In this work, the effect of source distribution on the formation of phase information in a partially coherent microscope has been explored, and it is shown that the use of annular illumination matching the objective NA allows for high-quality, low-noise phase reconstruction with a lateral resolution close to the microscope incoherent diffraction limit. Compared with TIE phase imaging using a conventional circular illumination aperture and multiple defocus distances, AI-TIE achieves comparable noise-robustness, avoids the need for additional data acquisition, and more importantly, provides significant resolution improvement over its circular alternatives. This new approach enables us to demonstrate for the first time that the incoherent diffraction limited TIE quantitative phase imaging of unlabeled cells, achieving a lateral resolution of 208 nm, corresponding to an effective NA of 2.66 by incorporating high-NA oil-immersion annular illumination as well as high-NA oil-immersion objective detection. We also demonstrated the effectiveness of this approach by time-lapse imaging of in vitro Hela cells. The high-resolution phase information clearly highlights cellular morphological and local biomolecule concentration changes during cells mitosis and apoptosis. Moreover, AI-TIE operates with a low-intensity illumination and very short exposure time. The lose-dose, high-NA annular illumination offers a high-resolution, non-invasive, and non-phototoxic means of quantifying biological behavior and dynamic variations over time. Since this technique does not require temporal coherent illumination, it is compatible with conventional brightfield microscope (halogen lamp, Köhler illumination), and can be easily combined with fluorescence techniques to gain molecular specificity and thus provide wider window to investigate biological process94, 95.

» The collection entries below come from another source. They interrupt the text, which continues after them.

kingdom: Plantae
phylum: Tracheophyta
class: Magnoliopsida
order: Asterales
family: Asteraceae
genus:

The theoretical analysis and experimental results suggest reshaping of illumination source provides new possibilities to push the resolution limit and improve low frequency performance of TIE imaging. However, due to the complicated form of partially coherent WOTF, solving for an optimum source pattern is quite challenging. The current choice of annular aperture was empirically designed based on intuitive criteria related to the shape of WOTF. Enabling the use of a more elaborate criterion (merit function) for evaluating the “goodness” of an aperture, and optimizing the aperture based on optimization algorithms are interesting directions for future work.

Recovering depth-resolved 3D phase information with the transport-of-intensity approach for thick phase objects is another important direction that requires further investigation. For imaging thick object, the 2D WOTF should be extended to 3D49, 51, 63, and the annular illumination is expected to better frequency coverage and response for phase than conventional circular illumination in the 3D Fourier space, resulting in resolution enhancement both lateral and axial directions. The combination of annular illumination and focus-scanning may provide the possibility of achieving the same 3D resolution as the one obtained using diffraction tomographic holography19, 96, but significantly simplifies the setup.